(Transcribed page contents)

▬▬▬▬▬▬▬▬▬▬

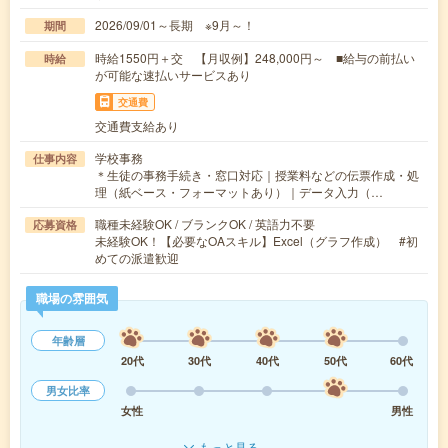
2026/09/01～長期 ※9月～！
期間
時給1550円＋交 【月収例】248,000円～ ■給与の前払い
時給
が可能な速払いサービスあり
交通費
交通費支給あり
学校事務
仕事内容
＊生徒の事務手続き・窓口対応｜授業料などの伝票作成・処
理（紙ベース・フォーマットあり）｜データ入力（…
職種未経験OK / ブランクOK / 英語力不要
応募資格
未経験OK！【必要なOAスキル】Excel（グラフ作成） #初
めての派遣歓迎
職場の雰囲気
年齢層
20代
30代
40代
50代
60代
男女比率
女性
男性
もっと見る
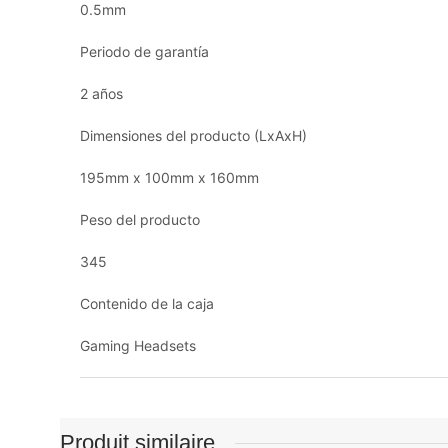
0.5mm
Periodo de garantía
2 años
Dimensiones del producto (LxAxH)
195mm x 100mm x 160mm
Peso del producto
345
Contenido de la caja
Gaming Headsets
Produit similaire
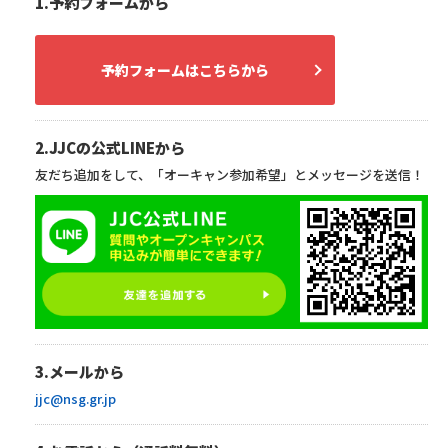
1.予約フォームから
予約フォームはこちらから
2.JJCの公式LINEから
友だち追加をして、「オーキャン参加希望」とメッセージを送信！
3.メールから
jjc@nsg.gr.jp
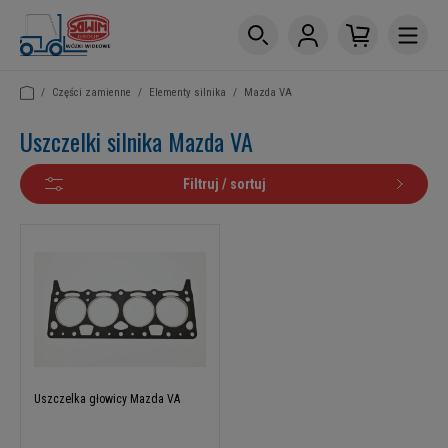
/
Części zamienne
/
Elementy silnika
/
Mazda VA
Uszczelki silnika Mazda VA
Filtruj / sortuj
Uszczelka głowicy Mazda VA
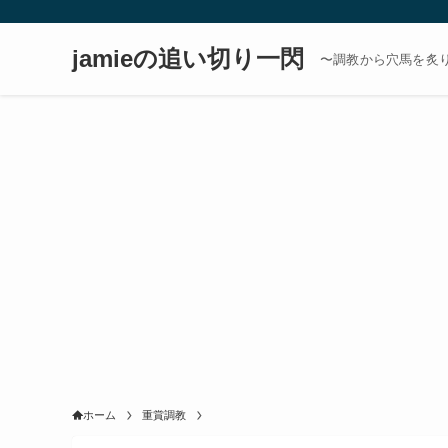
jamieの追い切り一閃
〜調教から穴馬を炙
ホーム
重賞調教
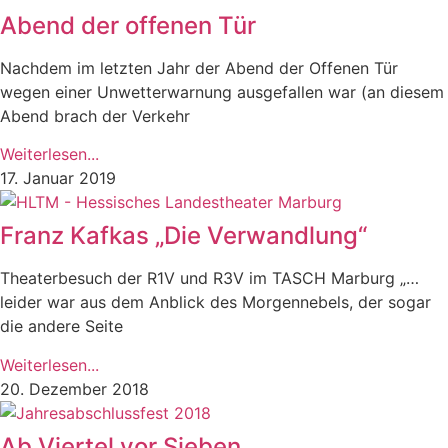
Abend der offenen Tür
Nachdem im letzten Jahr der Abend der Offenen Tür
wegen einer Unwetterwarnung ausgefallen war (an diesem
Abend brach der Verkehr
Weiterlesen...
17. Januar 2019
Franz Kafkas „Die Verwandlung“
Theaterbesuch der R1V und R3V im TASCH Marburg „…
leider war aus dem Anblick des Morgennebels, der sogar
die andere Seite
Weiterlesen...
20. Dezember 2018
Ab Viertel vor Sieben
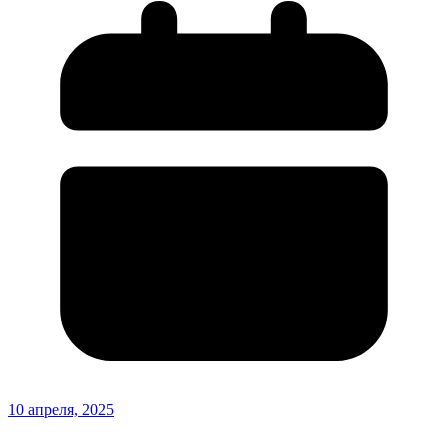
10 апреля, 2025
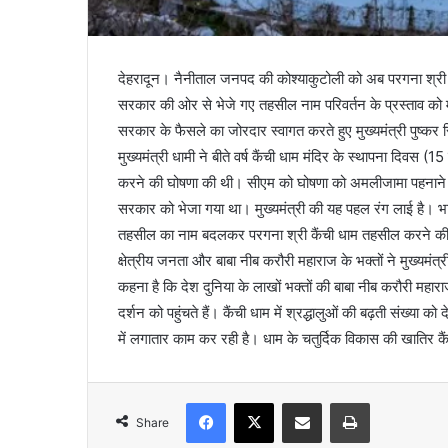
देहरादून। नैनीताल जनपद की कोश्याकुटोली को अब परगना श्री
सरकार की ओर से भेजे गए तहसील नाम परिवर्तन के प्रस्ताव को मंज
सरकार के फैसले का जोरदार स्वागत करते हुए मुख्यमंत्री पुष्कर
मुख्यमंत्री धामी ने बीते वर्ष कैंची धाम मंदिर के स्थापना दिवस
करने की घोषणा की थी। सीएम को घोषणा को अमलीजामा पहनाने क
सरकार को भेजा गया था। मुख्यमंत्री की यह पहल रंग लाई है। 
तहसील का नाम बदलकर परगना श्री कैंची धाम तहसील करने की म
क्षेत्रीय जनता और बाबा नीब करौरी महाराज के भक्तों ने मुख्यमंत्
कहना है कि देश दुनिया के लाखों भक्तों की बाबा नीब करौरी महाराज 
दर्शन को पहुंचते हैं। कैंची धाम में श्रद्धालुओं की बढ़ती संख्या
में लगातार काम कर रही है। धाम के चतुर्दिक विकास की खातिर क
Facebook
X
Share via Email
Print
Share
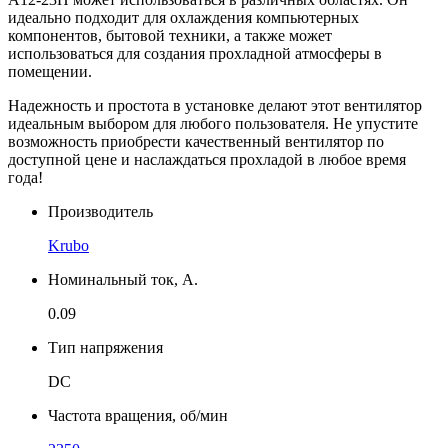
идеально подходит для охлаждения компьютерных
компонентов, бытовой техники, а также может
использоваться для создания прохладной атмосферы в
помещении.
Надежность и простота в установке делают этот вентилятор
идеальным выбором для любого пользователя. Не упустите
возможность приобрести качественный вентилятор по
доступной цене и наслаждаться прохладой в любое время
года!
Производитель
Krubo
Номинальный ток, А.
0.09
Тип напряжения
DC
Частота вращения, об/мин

▬▬▬▬▬▬▬▬▬▬

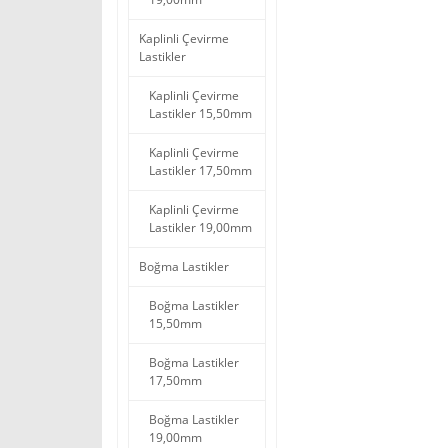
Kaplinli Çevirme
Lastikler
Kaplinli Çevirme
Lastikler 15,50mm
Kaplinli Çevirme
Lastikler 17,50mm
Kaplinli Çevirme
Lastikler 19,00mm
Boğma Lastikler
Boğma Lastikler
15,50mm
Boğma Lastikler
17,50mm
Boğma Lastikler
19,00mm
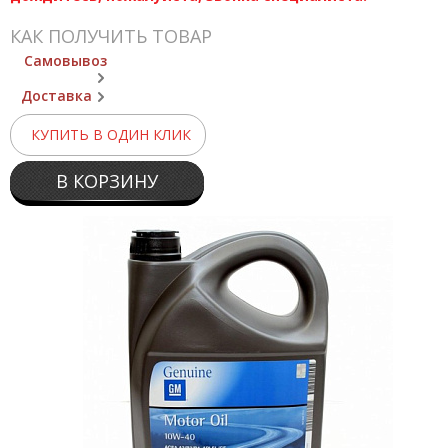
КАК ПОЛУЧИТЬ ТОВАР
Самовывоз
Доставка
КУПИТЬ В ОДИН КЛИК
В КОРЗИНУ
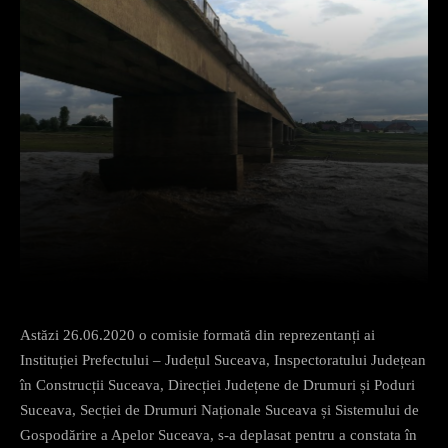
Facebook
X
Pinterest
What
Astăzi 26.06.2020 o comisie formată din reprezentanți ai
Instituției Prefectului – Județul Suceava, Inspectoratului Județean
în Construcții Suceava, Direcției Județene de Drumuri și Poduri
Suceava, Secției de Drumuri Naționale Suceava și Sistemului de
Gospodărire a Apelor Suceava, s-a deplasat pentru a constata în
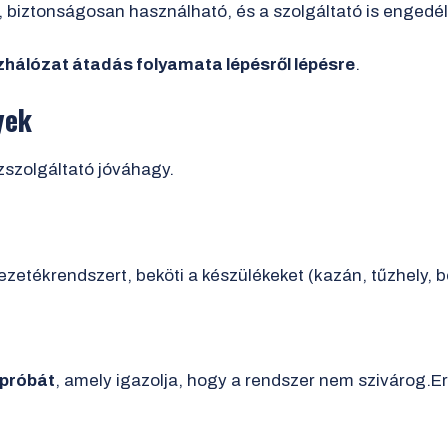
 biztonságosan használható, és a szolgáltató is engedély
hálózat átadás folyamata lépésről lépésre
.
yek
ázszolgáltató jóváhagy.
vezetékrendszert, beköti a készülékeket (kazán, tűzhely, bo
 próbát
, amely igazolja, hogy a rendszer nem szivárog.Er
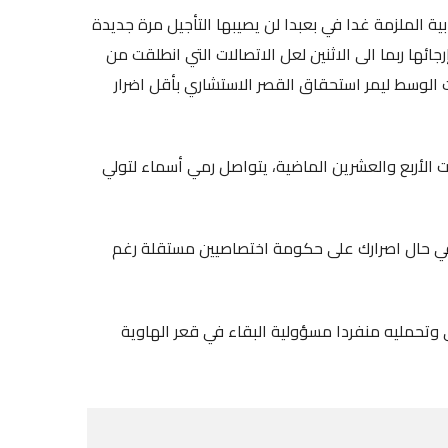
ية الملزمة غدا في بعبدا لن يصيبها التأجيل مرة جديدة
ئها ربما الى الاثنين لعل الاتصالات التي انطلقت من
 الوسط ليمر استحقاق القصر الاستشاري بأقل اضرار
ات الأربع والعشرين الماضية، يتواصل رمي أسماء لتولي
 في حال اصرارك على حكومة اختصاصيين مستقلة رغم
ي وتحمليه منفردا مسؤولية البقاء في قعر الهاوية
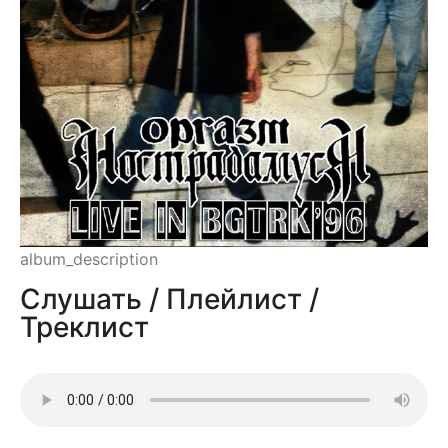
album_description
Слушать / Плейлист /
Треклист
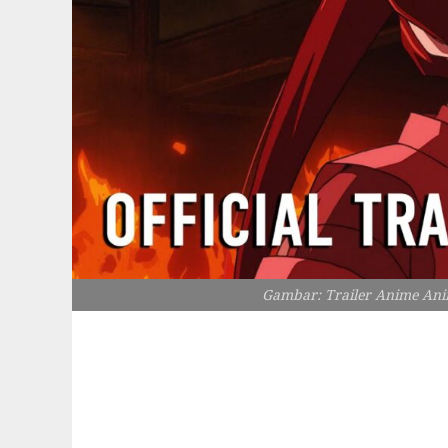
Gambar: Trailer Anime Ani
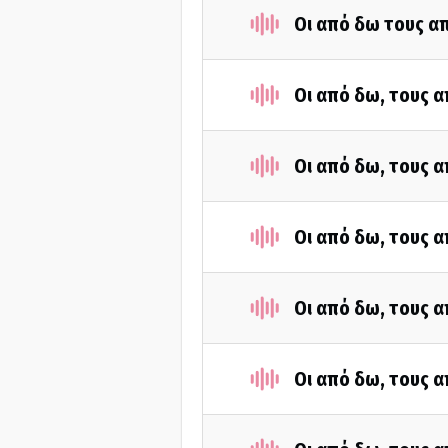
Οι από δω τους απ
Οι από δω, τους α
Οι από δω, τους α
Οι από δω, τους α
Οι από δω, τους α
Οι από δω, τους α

▬▬▬▬▬▬▬▬▬▬

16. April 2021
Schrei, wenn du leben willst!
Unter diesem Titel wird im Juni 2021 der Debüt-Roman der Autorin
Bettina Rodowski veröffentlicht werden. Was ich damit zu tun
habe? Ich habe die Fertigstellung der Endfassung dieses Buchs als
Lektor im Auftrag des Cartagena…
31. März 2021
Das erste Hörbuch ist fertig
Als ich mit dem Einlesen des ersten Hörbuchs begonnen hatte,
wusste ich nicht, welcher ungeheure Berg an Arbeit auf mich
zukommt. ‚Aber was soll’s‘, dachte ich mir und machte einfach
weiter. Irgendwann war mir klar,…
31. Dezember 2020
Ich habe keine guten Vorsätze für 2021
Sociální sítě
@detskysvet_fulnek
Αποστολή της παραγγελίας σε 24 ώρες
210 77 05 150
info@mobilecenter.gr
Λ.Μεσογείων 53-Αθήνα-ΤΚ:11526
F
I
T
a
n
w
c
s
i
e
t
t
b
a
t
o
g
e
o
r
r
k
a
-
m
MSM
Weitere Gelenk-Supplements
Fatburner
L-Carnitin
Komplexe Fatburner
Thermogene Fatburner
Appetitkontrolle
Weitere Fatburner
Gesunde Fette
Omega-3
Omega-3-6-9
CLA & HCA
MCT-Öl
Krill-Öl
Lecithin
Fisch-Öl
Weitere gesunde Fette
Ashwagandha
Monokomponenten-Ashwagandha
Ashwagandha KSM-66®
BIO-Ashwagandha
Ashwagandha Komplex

▬▬▬▬▬▬▬▬▬▬

Lay out the lines of the items starting at the line containing "16. April 2021" and ending at the line containing "Das erste Hörbuch ist fertig" as a JSON list of strings, one string per line, leaving out blank lines.

## SOLUTION TO THE PROBLEM:
[
  "16. April 2021",
  "Schrei, wenn du leben willst!",
  "Unter diesem Titel wird im Juni 2021 der Debüt-Roman der Autorin",
  "Bettina Rodowski veröffentlicht werden. Was ich damit zu tun",
  "habe? Ich habe die Fertigstellung der Endfassung dieses Buchs als",
  "Lektor im Auftrag des Cartagena…",
  "31. März 2021",
  "Das erste Hörbuch ist fertig"
]